If you clicked the link, it's a huge study, it goes over more than 2 years and compares millions of kids, like pointed out below here really:
Originally Posted by ma2two
"The study, which took place between October 2009 and the December 2011, compared 3.3 million vaccinated Swedes with 2.5 million who were not vaccinated.
"We can see that over the whole study period we have 126 cases of those vaccinated getting narcolepsy," Ingemar Person, professor behind the study, said in a statement on Tuesday. "There were 20 cases among those not vaccinated. We're talking about a threefold increase in risk."
And, that was just the quickest link I could find in english. But I also know that it wasn't just Sweden who discovered this, Norway did too. I don't know about other places.
The majority of those kids would have been fine, without the vaccine, even if they did get sick. And now they have to live with a disease like Narcolepsy, which is no walk in the park. It's actually a vaccine injury that matters greatly to those affected, it has an impact on every day life, for the rest of their lives.
I'm just saying that I'm incredibly glad my kids didn't get that shot. And I was pregnant one winter when the shot was recommended for pregnant people spesifically, and I refused. And my doctor at the time seemed surprised that I said that there's no way I'd put that risk on my unborn child. While she probably thought the opposite, that not getting the shot was more risky.
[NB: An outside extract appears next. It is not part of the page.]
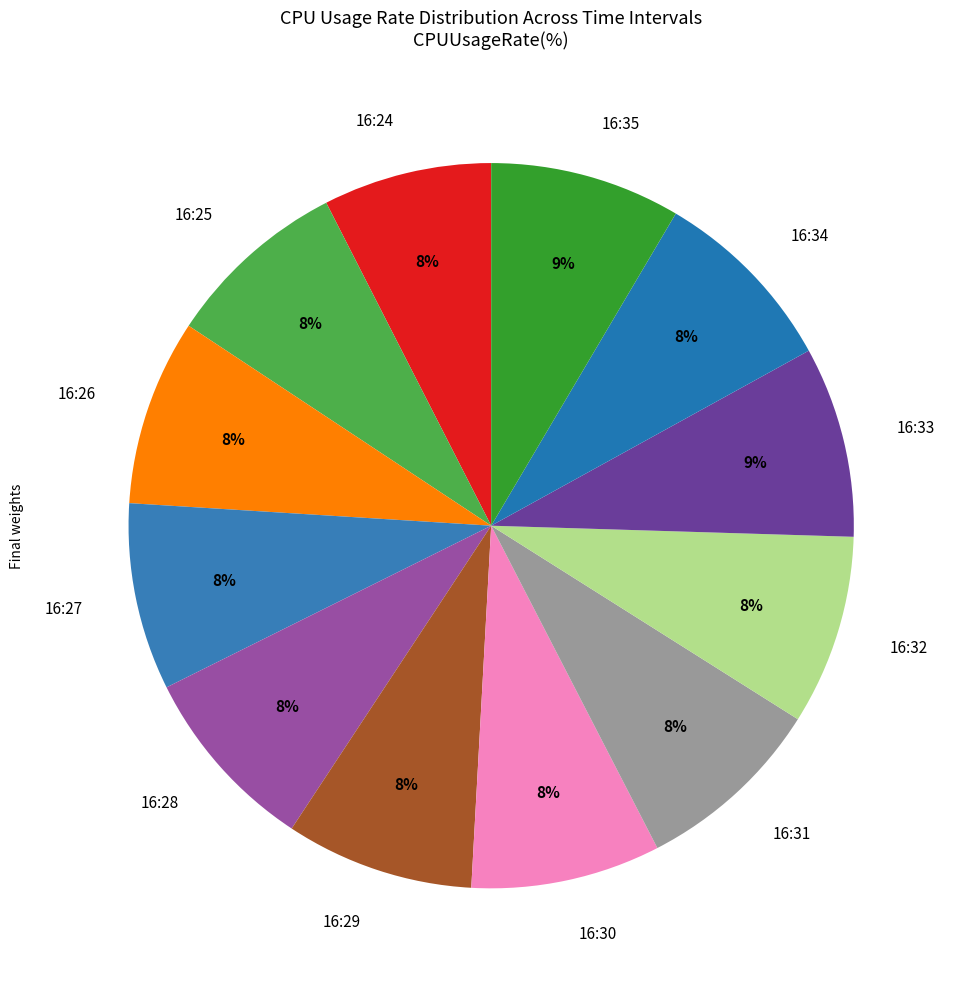

Is there any slice that represents more than half of the pie?

No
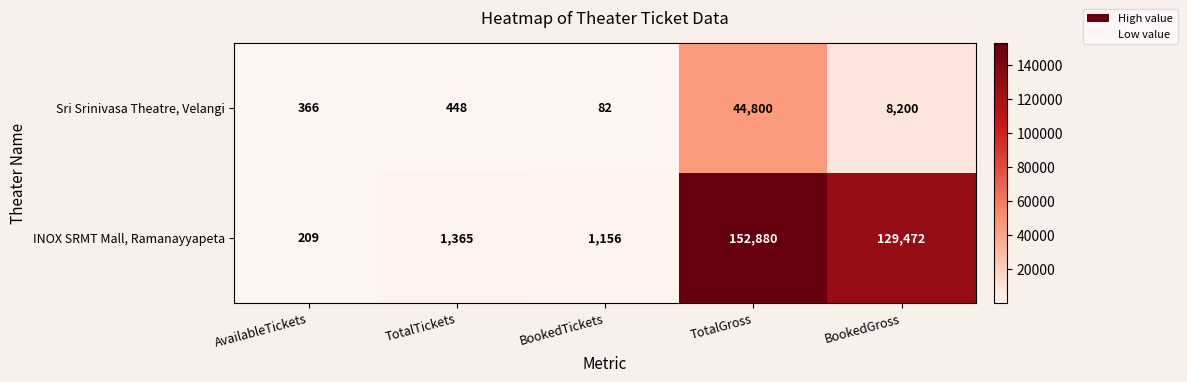

Which category has the highest value across all series?

TotalGross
Anyway, I've got a GP now that is a big improvement, she supports us in selctive vaxing and delaying.
Uh, I got carried away. I think my point is that I find it hard to trust new vaccines to be safe, because how can they *possibly* know that when it is so new. And as it turns out, they don't know that. But they still say so. I have a huge problem with that. I feel lied to then, and it means I can't trust my government for health info. (And honestly, I would actually want to trust them, if they proved to be trustworthy, that would be so easy.)